What’s new: MLPerf, an organization that’s developing standards for hardware performance in machine learning tasks, released results from its third benchmark competition. Nvidia’s latest products led the pack, but Google’s forthcoming hardware surpassed Nvidia’s scores.
Start your engines: MLPerf measures how long it takes various hardware configurations to train particular machine learning models. Tasks include object detection, image classification, language translation, recommendation, and reinforcement learning goals.
- Systems from nine organizations trained models 2.7 times faster, on average, than they did in tests conducted last November, demonstrating the rapid evolution of AI hardware (and enabling software such as compilers).
- Nvidia submitted 40 different configurations.

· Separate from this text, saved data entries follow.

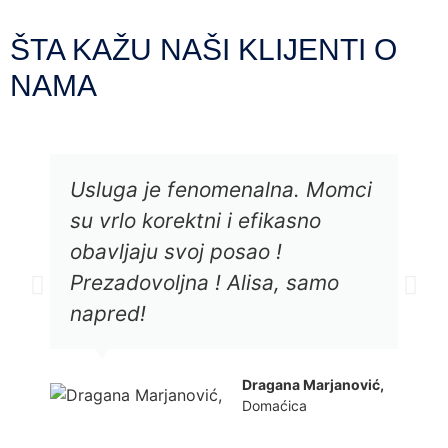
ŠTA KAŽU NAŠI KLIJENTI O
NAMA
Usluga je fenomenalna. Momci
su vrlo korektni i efikasno
obavljaju svoj posao !
Prezadovoljna ! Alisa, samo
napred!
Dragana Marjanović,
Domaćica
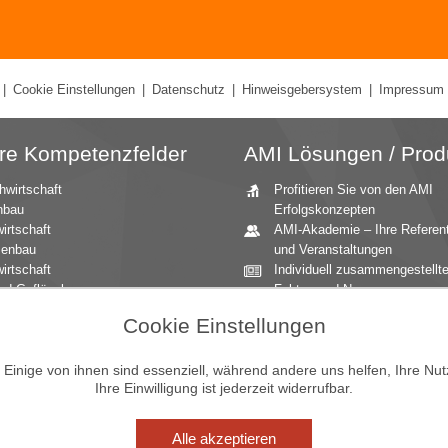
|
Cookie Einstellungen
|
Datenschutz
|
Hinweisgebersystem
|
Impressum
re Kompetenzfelder
AMI Lösungen / Prod
hwirtschaft
Profitieren Sie von den AMI
nbau
Erfolgskonzepten
irtschaft
AMI-Akademie – Ihre Referen
zenbau
und Veranstaltungen
irtschaft
Individuell zusammengestellt
nd Geflügel
Fakten und News
ationale Märkte
Beratung durch die AMI
Cookie Einstellungen
andbau
Marktexperten
aucher
AMI Markt Charts – Grafiken f
inige von ihnen sind essenziell, während andere uns helfen, Ihre Nu
mittel
einen umfangreichen Überblic
Ihre Einwilligung ist jederzeit widerrufbar.
n und Zierpflanzen
Jahrbücher – einzigartige
Nachschlagewerke
Zeitreihenservice – langfristig
Alle akzeptieren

Those based on its A100 graphics processing unit (GPU) scored highest among commercially available systems.
- Showing off capabilities that aren’t yet on the market, Google dominated six of the eight tasks with its fourth-generation tensor processing unit (TPU). Earlier versions are available via the Google Cloud platform.
- Alibaba, Fujitsu, Intel, Inspur, Shenzhen Institute, and Tencent also joined the competition. Conspicuously absent: AI hardware upstarts Cerebras and Graphcore (see “New Horsepower for Neural Nets” below).
Behind the news: Nvidia’s GPUs have long been the premier machine learning chips, thanks to their ability to process large volumes of floating point integers per second. But startups including Cerebras, Graphcore, and Habana (acquired by Intel in December) are vying for that position, and Google Cloud is making a strong play for AI workloads.
Why it matters: It’s good to be past the era of Mythbusters videos as a way to compare AI hardware. Machine learning engineers benefit from faster, more energy-efficient hardware systems, but we need clear, consistent metrics like MLPerf to evaluate hardware performance with particular models.
We’re thinking: Since MLPerf’s first tests two years ago, the time required to train some models has plummeted from hours to seconds. Clearly semiconductor companies have been chipping away at the problem.